(SUPPLIED RECORDS begins)

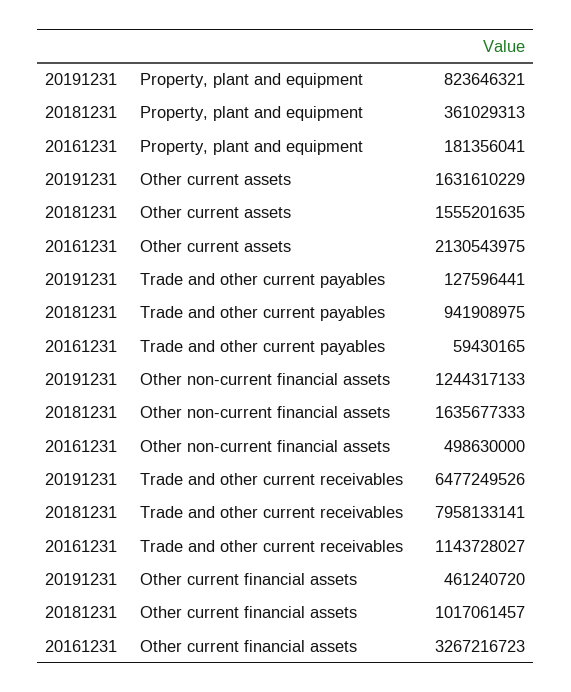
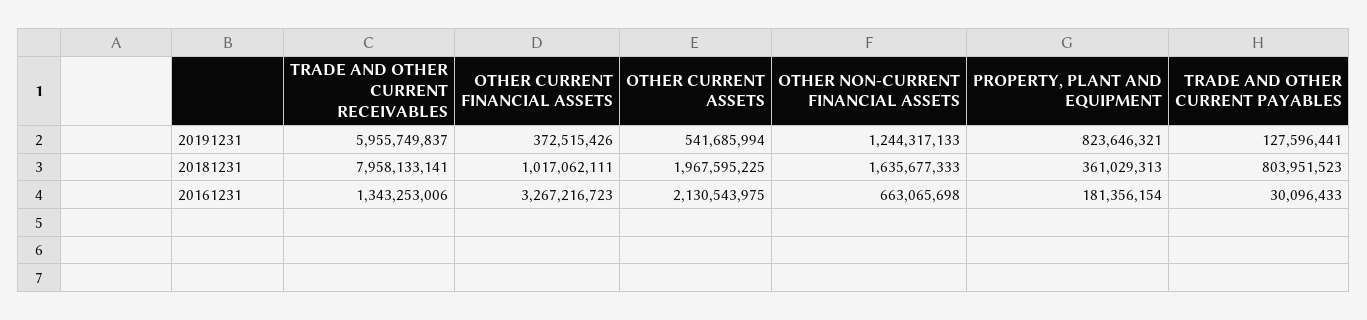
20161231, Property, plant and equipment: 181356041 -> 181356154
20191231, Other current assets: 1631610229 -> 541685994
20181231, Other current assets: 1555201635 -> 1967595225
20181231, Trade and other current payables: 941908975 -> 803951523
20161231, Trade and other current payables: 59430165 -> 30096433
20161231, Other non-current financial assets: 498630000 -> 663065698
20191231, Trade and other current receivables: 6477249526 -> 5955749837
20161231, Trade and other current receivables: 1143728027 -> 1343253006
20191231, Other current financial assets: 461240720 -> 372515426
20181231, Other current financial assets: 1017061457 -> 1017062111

(SUPPLIED RECORDS ends)
(SUPPLIED RECORDS begins)

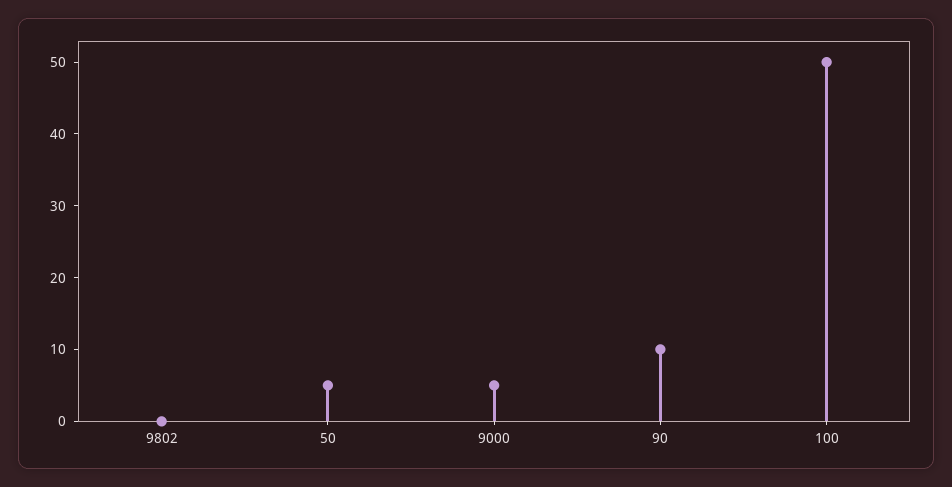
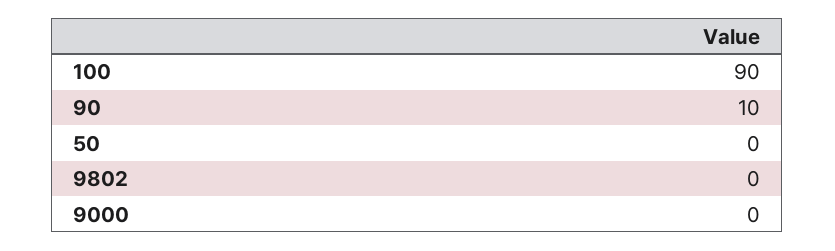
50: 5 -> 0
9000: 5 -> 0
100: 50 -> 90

(SUPPLIED RECORDS ends)

### TASK STATEMENT
Above are the entries. Quote exactly the lines from the one bearing "20161231, Property, plant" through the one bearing "20181231, Other current financial".

### ANSWER SPACE
20161231, Property, plant and equipment: 181356041 -> 181356154
20191231, Other current assets: 1631610229 -> 541685994
20181231, Other current assets: 1555201635 -> 1967595225
20181231, Trade and other current payables: 941908975 -> 803951523
20161231, Trade and other current payables: 59430165 -> 30096433
20161231, Other non-current financial assets: 498630000 -> 663065698
20191231, Trade and other current receivables: 6477249526 -> 5955749837
20161231, Trade and other current receivables: 1143728027 -> 1343253006
20191231, Other current financial assets: 461240720 -> 372515426
20181231, Other current financial assets: 1017061457 -> 1017062111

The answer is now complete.